Couples Therapy after Breakup
If you find that you and your EX agree that the relationship can potentially be repaired and you can opt for couples therapy after breakup.
Couples counseling after a breakup
Check with your counselor to make sure they’re trained in couples therapy before you begin the journey with them.
There are many benefits to getting counseling after a breakup. Let me know what your experience has been with counseling in the comment section! I’d love to hear from you!
How Counseling Helped My Break-up Recovery
After a long-term relationship, I had so many emotions jumbled inside of my head that weren’t easily sorted by just talking to family and friends. Have a neutral person to talk to who was also educated in mental and emotional health issues was a key part to my recovery process.
One thing I want to mention is that in order to get the most out of counseling, you need to put in some work. Your counsellor may have you homework or books to read. Your healing – how long it takes and how effective it is – can depend on your following through.
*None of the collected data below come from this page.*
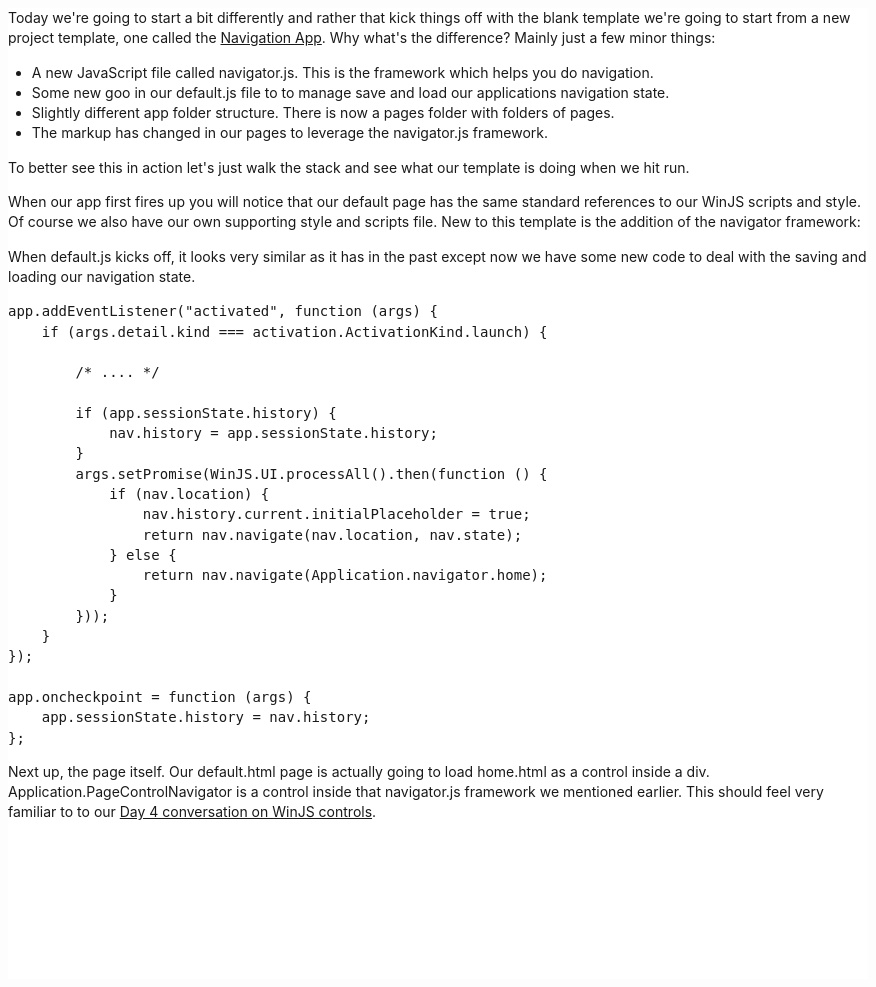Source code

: Today we're going to start a bit differently and rather that kick things off with the blank template we're going to start from a new project template, one called the [Navigation App](http://msdn.microsoft.com/en-us/library/windows/apps/hh758331.aspx). Why what's the difference? Mainly just a few minor things:

*   A new JavaScript file called navigator.js. This is the framework which helps you do navigation.<li>Some new goo in our default.js file to to manage save and load our applications navigation state.<li>Slightly different app folder structure. There is now a pages folder with folders of pages.<li>The markup has changed in our pages to leverage the navigator.js framework.

To better see this in action let's just walk the stack and see what our template is doing when we hit run. 

When our app first fires up you will notice that our default page has the same standard references to our WinJS scripts and style. Of course we also have our own supporting style and scripts file. New to this template is the addition of the navigator framework:
<pre class="prettyprint"><script src="navigator.js"></script></pre>

When default.js kicks off, it looks very similar as it has in the past except now we have some new code to deal with the saving and loading our navigation state.
<pre class="prettyprint">app.addEventListener("activated", function (args) {
    if (args.detail.kind === activation.ActivationKind.launch) {

        /* .... */

        if (app.sessionState.history) {
            nav.history = app.sessionState.history;
        }
        args.setPromise(WinJS.UI.processAll().then(function () {
            if (nav.location) {
                nav.history.current.initialPlaceholder = true;
                return nav.navigate(nav.location, nav.state);
            } else {
                return nav.navigate(Application.navigator.home);
            }
        }));
    }
});

app.oncheckpoint = function (args) {
    app.sessionState.history = nav.history;
};</pre>

Next up, the page itself. Our default.html page is actually going to load home.html as a control inside a div.&nbsp; Application.PageControlNavigator is a control inside that navigator.js framework we mentioned earlier. This should feel very familiar to to our [Day 4 conversation on WinJS controls](http://31daysofwindows8.com/?day=4).
<pre class="prettyprint"><body>

    <div id="contenthost" 
            data-win-control="Application.PageControlNavigator" 
            data-win-options="{home: '/pages/home/home.html'}">
    </div>

</body></pre>
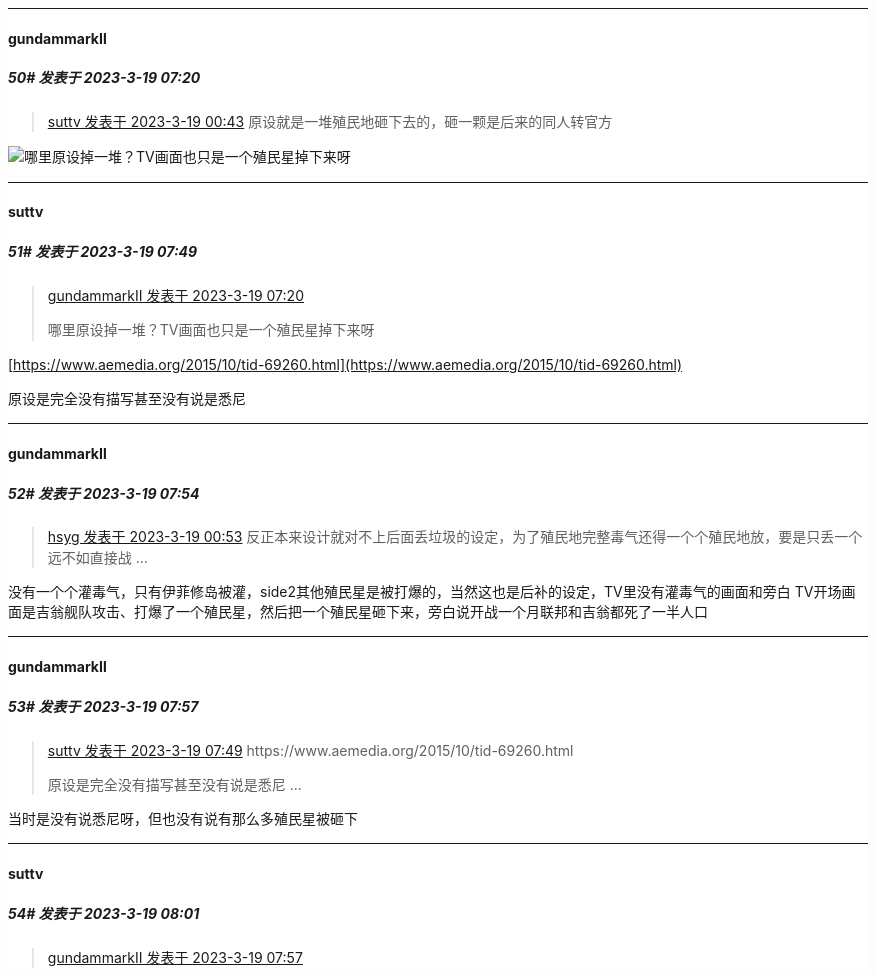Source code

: *****

####  gundammarkⅡ  
##### 50#       发表于 2023-3-19 07:20

<blockquote><a href="httphttps://bbs.saraba1st.com/2b/forum.php?mod=redirect&amp;goto=findpost&amp;pid=60139029&amp;ptid=2124650" target="_blank">suttv 发表于 2023-3-19 00:43</a>
原设就是一堆殖民地砸下去的，砸一颗是后来的同人转官方</blockquote>
<img src="https://static.saraba1st.com/image/smiley/face2017/009.gif" referrerpolicy="no-referrer">哪里原设掉一堆？TV画面也只是一个殖民星掉下来呀

*****

####  suttv  
##### 51#       发表于 2023-3-19 07:49

<blockquote><a href="httphttps://bbs.saraba1st.com/2b/forum.php?mod=redirect&amp;goto=findpost&amp;pid=60140018&amp;ptid=2124650" target="_blank">gundammarkⅡ 发表于 2023-3-19 07:20</a>

哪里原设掉一堆？TV画面也只是一个殖民星掉下来呀</blockquote>
[https://www.aemedia.org/2015/10/tid-69260.html](https://www.aemedia.org/2015/10/tid-69260.html)

原设是完全没有描写甚至没有说是悉尼

*****

####  gundammarkⅡ  
##### 52#       发表于 2023-3-19 07:54

<blockquote><a href="httphttps://bbs.saraba1st.com/2b/forum.php?mod=redirect&amp;goto=findpost&amp;pid=60139100&amp;ptid=2124650" target="_blank">hsyg 发表于 2023-3-19 00:53</a>
反正本来设计就对不上后面丢垃圾的设定，为了殖民地完整毒气还得一个个殖民地放，要是只丢一个远不如直接战 ...</blockquote>
没有一个个灌毒气，只有伊菲修岛被灌，side2其他殖民星是被打爆的，当然这也是后补的设定，TV里没有灌毒气的画面和旁白
TV开场画面是吉翁舰队攻击、打爆了一个殖民星，然后把一个殖民星砸下来，旁白说开战一个月联邦和吉翁都死了一半人口

*****

####  gundammarkⅡ  
##### 53#       发表于 2023-3-19 07:57

<blockquote><a href="httphttps://bbs.saraba1st.com/2b/forum.php?mod=redirect&amp;goto=findpost&amp;pid=60140075&amp;ptid=2124650" target="_blank">suttv 发表于 2023-3-19 07:49</a>
https://www.aemedia.org/2015/10/tid-69260.html

原设是完全没有描写甚至没有说是悉尼 ...</blockquote>
当时是没有说悉尼呀，但也没有说有那么多殖民星被砸下

*****

####  suttv  
##### 54#       发表于 2023-3-19 08:01

<blockquote><a href="httphttps://bbs.saraba1st.com/2b/forum.php?mod=redirect&amp;goto=findpost&amp;pid=60140097&amp;ptid=2124650" target="_blank">gundammarkⅡ 发表于 2023-3-19 07:57</a>
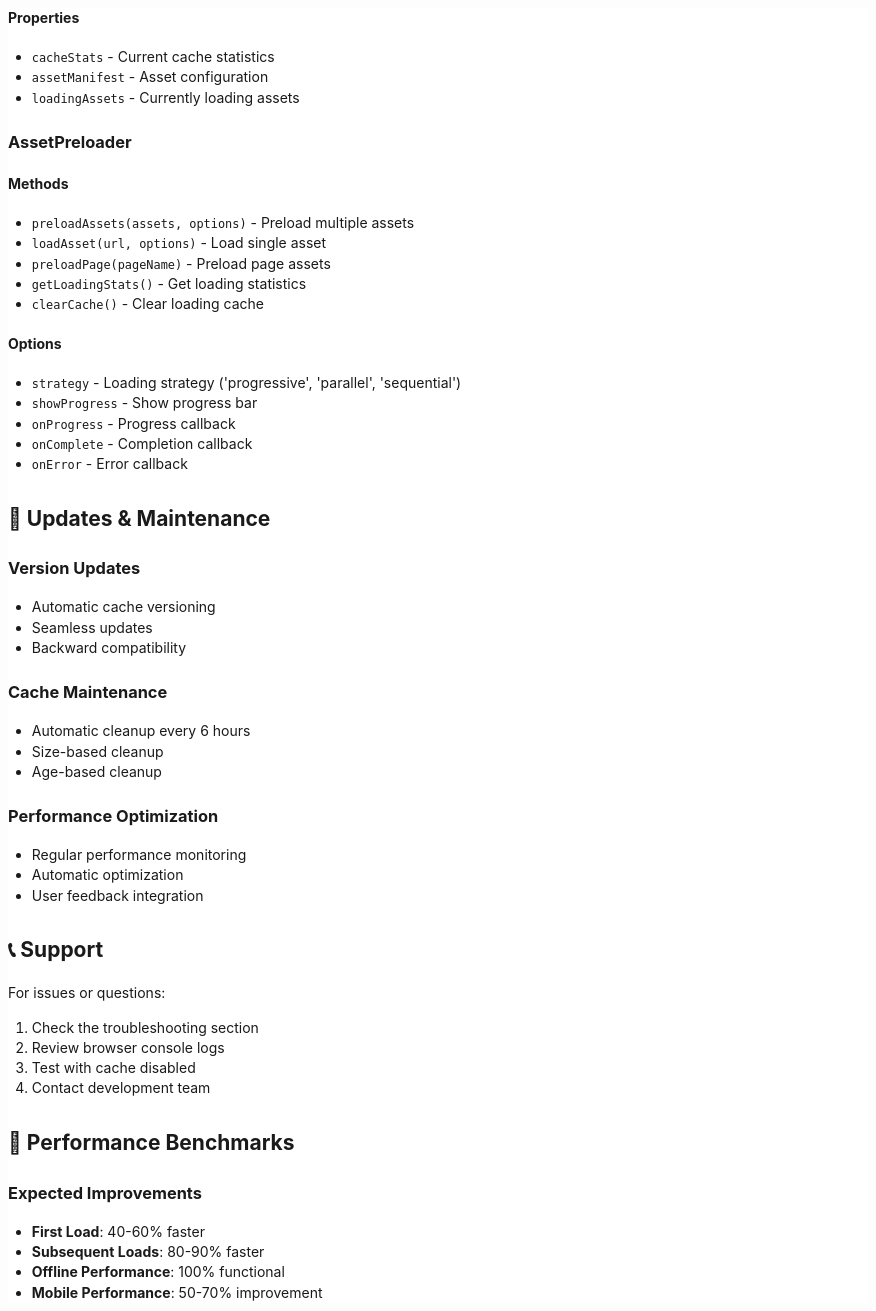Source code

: #### Properties
- `cacheStats` - Current cache statistics
- `assetManifest` - Asset configuration
- `loadingAssets` - Currently loading assets

### AssetPreloader

#### Methods
- `preloadAssets(assets, options)` - Preload multiple assets
- `loadAsset(url, options)` - Load single asset
- `preloadPage(pageName)` - Preload page assets
- `getLoadingStats()` - Get loading statistics
- `clearCache()` - Clear loading cache

#### Options
- `strategy` - Loading strategy ('progressive', 'parallel', 'sequential')
- `showProgress` - Show progress bar
- `onProgress` - Progress callback
- `onComplete` - Completion callback
- `onError` - Error callback

## 🔄 Updates & Maintenance

### Version Updates
- Automatic cache versioning
- Seamless updates
- Backward compatibility

### Cache Maintenance
- Automatic cleanup every 6 hours
- Size-based cleanup
- Age-based cleanup

### Performance Optimization
- Regular performance monitoring
- Automatic optimization
- User feedback integration

## 📞 Support

For issues or questions:
1. Check the troubleshooting section
2. Review browser console logs
3. Test with cache disabled
4. Contact development team

## 🎯 Performance Benchmarks

### Expected Improvements
- **First Load**: 40-60% faster
- **Subsequent Loads**: 80-90% faster
- **Offline Performance**: 100% functional
- **Mobile Performance**: 50-70% improvement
So, if you’re given a book to read or an exercise to do, follow through on it. In one session, I was given a mindfulness exercise to do some meditation that focused on my breathing and being aware of my senses. Of course I could just read the paper, but it’s not going to benefit me fully that way.
I just wanted to be upfront with you that while you will expect your counsellor to do a bit of the work, there is still some work you’ll need to do to encourage your heart’s healing process!
A place for healing
I want you to heal.
I want you to be a whole and complete person — more fabulous than you were before the drama started.
I want you to get better.
I want people to say, I thought she was out for the count but she’s got it together, she’s happy, she’s working it and she seems more content than she was when she was in the relationship.
And counseling can help you get there faster than you can get there by yourself!